### 节选内容
..............................

Step by Step 实现基于 Cloudera 5.8.2 的企业级安全大数据平台 - 基础部署

因为Cloudera的使用场景较多是私有云,本文介绍的是如何在离线环境下进行部署的parcles方式。

硬件环境

机器类型 配置 规模
Master机型 24 cores, 192GB, SSD * 4(Non-Raid) 5 192.168.1.[2-6]
Slave机型 24 cores, 128GB, SAS * 6(Non-Raid) 11 192.168.1.[7-17]
前端机机型(VM) 6 cores, 16GB, SSD * 1(Raid 5) 1 192.168.1.1

本文不讨论Hadoop角色分布,只描述如何部署Cloudera本身。

Cloudera角色分布:

角色 部署节点 机器类型
Cloudera Server 192.168.1.1 VM
Cloudera Agent 192.168.1.1, 192.168.1.[3-17] VM、Master、Slave
Cloudera Management Services 192.168.1.3 Master
MySQL 192.168.1.2 Master

软件版本

OS: CentOS 7.2

JDK: 1.8.0_73

Cloudera: 5.8.2

依赖资源

  • CDH-5.8.2-1.cdh5.8.2.p0.3-el7.parcel
  • CDH-5.8.2-1.cdh5.8.2.p0.3-el7.parcel.sha1
  • cloudera-manager-centos7-cm5.8.2_x86_64.tar.gz
  • cm5.8.2-centos7.tar.gz
  • manifest.json
  • mysql-connector-java-5.1.34-bin.jar
  • jdk-8u73-linux-x64.rpm

假设所有依赖包都已经上传至/home/admin/soft下,记得下载完CDH-5.8.2-1.cdh5.8.2.p0.3-el7.parcel.sha1后把文件名改为CDH-5.8.2-1.cdh5.8.2.p0.3-el7.parcel.sha,因为后续进行 parcel 版本比对的时候,只会对 repo 目录下的 *.sha 文件内容进行提取,比对 parcel 的 sha 值,以确认我们的 parcel 文件是正确可用没有损毁的。

部署步骤

Step1. SSH免密打通

假设所有步骤都在admin账户下执行,所有服务器的admin账户密码统一,需要打通Cloudera Server至所有agent的SSH免密登录,假设list_agents已经包含了所有agent机器的列表:

192.168.1.1
192.168.1.3
192.168.1.4
192.168.1.5
192.168.1.6
192.168.1.7
192.168.1.8
192.168.1.9
192.168.1.10
192.168.1.11
192.168.1.12
192.168.1.13
192.168.1.14
192.168.1.15
192.168.1.16
192.168.1.17

在192.168.1.1上进行执行:

ssh 192.168.1.1
ssh-keygen
for agent in `cat list_agents`;do ssh-copy-id -i /home/admin/.ssh/id_rsa.pub admin@${agent};done;

当然,我们也可以用expect来做自动化,这里过程省略。

..............................

### 提取信息

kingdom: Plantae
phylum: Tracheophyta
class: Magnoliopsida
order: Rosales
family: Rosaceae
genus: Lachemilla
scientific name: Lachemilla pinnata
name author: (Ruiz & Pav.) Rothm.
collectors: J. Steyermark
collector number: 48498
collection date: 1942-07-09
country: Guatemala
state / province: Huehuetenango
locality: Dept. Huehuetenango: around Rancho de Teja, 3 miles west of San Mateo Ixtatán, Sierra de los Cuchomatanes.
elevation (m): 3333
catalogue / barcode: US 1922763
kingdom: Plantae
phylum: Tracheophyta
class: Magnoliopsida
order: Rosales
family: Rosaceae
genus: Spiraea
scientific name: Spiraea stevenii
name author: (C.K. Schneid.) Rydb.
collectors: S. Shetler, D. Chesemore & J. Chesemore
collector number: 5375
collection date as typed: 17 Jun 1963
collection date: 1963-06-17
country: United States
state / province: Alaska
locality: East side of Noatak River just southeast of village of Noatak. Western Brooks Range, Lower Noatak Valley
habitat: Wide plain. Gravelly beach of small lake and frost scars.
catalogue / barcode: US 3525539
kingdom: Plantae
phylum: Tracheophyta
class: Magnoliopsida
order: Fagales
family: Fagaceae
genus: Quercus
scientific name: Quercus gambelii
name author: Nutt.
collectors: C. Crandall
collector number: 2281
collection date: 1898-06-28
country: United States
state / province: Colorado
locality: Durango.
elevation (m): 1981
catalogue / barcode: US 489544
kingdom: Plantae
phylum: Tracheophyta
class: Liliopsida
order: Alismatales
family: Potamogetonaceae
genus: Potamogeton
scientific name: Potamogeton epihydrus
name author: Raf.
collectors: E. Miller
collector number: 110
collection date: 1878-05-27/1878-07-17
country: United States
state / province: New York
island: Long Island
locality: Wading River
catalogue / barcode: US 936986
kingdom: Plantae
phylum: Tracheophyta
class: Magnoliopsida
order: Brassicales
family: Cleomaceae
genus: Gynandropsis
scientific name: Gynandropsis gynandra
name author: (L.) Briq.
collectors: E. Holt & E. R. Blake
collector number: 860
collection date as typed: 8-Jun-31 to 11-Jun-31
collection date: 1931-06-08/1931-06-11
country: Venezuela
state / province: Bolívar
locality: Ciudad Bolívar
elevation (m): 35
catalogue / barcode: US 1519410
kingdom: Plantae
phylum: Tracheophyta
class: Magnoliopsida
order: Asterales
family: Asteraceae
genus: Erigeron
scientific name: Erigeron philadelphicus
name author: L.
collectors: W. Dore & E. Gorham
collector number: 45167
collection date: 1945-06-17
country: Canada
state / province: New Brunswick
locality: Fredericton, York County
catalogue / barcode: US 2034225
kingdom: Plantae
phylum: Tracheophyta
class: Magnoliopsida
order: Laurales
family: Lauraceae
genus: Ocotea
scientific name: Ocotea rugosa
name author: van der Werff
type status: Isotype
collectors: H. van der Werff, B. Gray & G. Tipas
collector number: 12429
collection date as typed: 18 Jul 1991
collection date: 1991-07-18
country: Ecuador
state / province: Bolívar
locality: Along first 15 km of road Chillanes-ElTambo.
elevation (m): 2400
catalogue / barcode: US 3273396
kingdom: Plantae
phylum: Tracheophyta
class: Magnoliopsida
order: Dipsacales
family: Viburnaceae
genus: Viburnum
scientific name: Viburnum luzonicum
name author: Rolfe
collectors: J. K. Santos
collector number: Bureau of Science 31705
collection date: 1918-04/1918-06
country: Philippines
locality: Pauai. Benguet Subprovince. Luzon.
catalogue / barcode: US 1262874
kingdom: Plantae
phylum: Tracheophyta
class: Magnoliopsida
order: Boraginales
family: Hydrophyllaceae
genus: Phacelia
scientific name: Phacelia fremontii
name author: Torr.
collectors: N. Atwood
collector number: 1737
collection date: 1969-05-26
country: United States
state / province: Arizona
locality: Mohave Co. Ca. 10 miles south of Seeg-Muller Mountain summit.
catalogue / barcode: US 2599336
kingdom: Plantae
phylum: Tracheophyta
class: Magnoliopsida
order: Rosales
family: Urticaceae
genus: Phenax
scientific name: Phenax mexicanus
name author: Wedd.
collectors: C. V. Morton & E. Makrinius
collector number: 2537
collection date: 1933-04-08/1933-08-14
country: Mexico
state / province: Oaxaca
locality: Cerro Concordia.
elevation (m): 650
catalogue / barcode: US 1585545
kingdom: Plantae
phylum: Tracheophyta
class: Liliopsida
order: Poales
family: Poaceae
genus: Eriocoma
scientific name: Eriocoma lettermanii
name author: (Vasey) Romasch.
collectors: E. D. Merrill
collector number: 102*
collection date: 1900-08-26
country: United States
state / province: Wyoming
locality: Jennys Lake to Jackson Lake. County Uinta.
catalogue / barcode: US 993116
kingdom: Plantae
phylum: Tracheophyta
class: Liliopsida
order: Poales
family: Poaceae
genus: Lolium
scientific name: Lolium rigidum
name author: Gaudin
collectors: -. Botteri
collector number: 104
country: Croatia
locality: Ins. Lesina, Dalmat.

..............................

### 任务要求
**A.** 请列出上文 Cloudera 部署文章中“依赖资源”一节给出的全部文件名。
**B.** 从上文 Cloudera 部署文章的最后一句之后接着往下写。

### 练习答案
**A.**
CDH-5.8.2-1.cdh5.8.2.p0.3-el7.parcel
CDH-5.8.2-1.cdh5.8.2.p0.3-el7.parcel.sha1
cloudera-manager-centos7-cm5.8.2_x86_64.tar.gz
cm5.8.2-centos7.tar.gz
manifest.json
mysql-connector-java-5.1.34-bin.jar
jdk-8u73-linux-x64.rpm

**B.**
Step2. JDK安装

cd /home/admin/soft
pscp -h list_agents jdk-8u73-linux-x64.rpm ~/
pssh -h list_agents -P "rpm -ivh /home/admin/soft/jdk-8u73-linux-x64.rpm"

修改环境变量:

# .bash_profile 
# Get the aliases and functions 
if [ -f ~/.bashrc ]; then 
    . ~/.bashrc 
fi 
# User specific environment and startup programs 
JAVA_HOME=/usr/java/jdk1.8.0_73 
PATH=$JAVA_HOME/bin:$PATH 
export PATH JAVA_HOME

分发环境变量配置:

pscp -h list_agents ~/.bash_profile /tmp 
pssh -h list_agents "sudo cp /tmp/.bash_profile ~/"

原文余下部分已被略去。